» **The problem**: Translate this sentence from the text on spoken fluency into Spanish: "Chunks of language can also help learners to compensate for lack of linguistic knowledge."

---------- Text shown

2. Learning ‘pre-assembled chunks’ of language
Fluency also improves when language knowledge has become ‘automized’ (Thornbury 1999), i.e. when the learner is able to produce language without consciously thinking about it. One way students can aid the process of spoken language ability becoming automatic is to learn ‘pre-assembled chunks’ of language.
‘Chunks’ of language are idiomatic phrases such as ‘as it were’ and ‘on the other hand’ which tend to be produced as a whole rather than assembled grammatically piece by piece (Nattinger and DeCarrico 1992). Because such phrases are stored in a ‘pre-assembled’ form in the brain, they can be recalled relatively quickly and effortlessly, thus helping to eliminate pauses and hesitations and increase the overall speed of speech.
Chunks of language can also help learners to compensate for lack of linguistic knowledge. If a student lacks the vocabulary to describe something, phrases such as ‘it’s kind of like…’ can be of some avail. If they lose their way in making an argument, gambits such as ‘the point I’m trying to make is…’ can be of assistance. We should therefore provide opportunities to our students to learn and practice idiomatic, pre-assembled chunks of language.
3. Planning ahead
If a student knows that they are going to be talking about a certain topic in their next English lesson, or discussing a particular issue with their company’s counterpart in America in their next teleconference, then planning for that topic or discussion is an indispensable way for them to increase their oral fluency when speaking in that situation (Kellem 2009).

--------------------
---------- Extracted entries

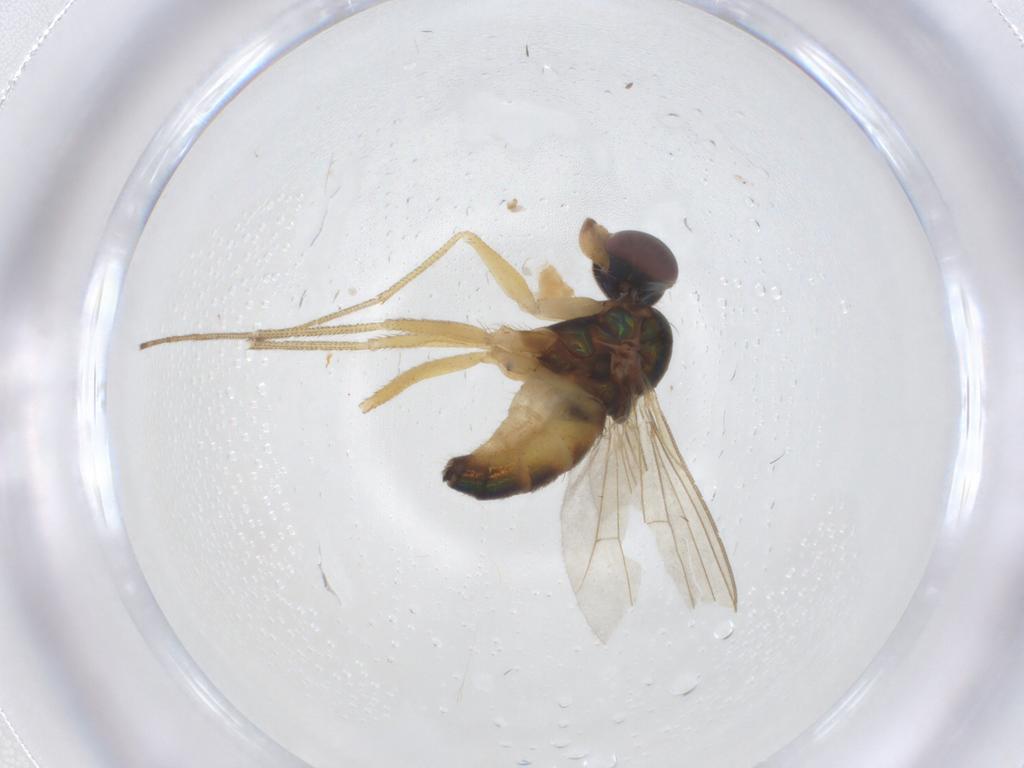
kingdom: Animalia
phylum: Arthropoda
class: Insecta
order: Diptera
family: Dolichopodidae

--------------------

» **Written solution**: Los bloques de lenguaje también pueden ayudar a los estudiantes a compensar la falta de conocimiento lingüístico.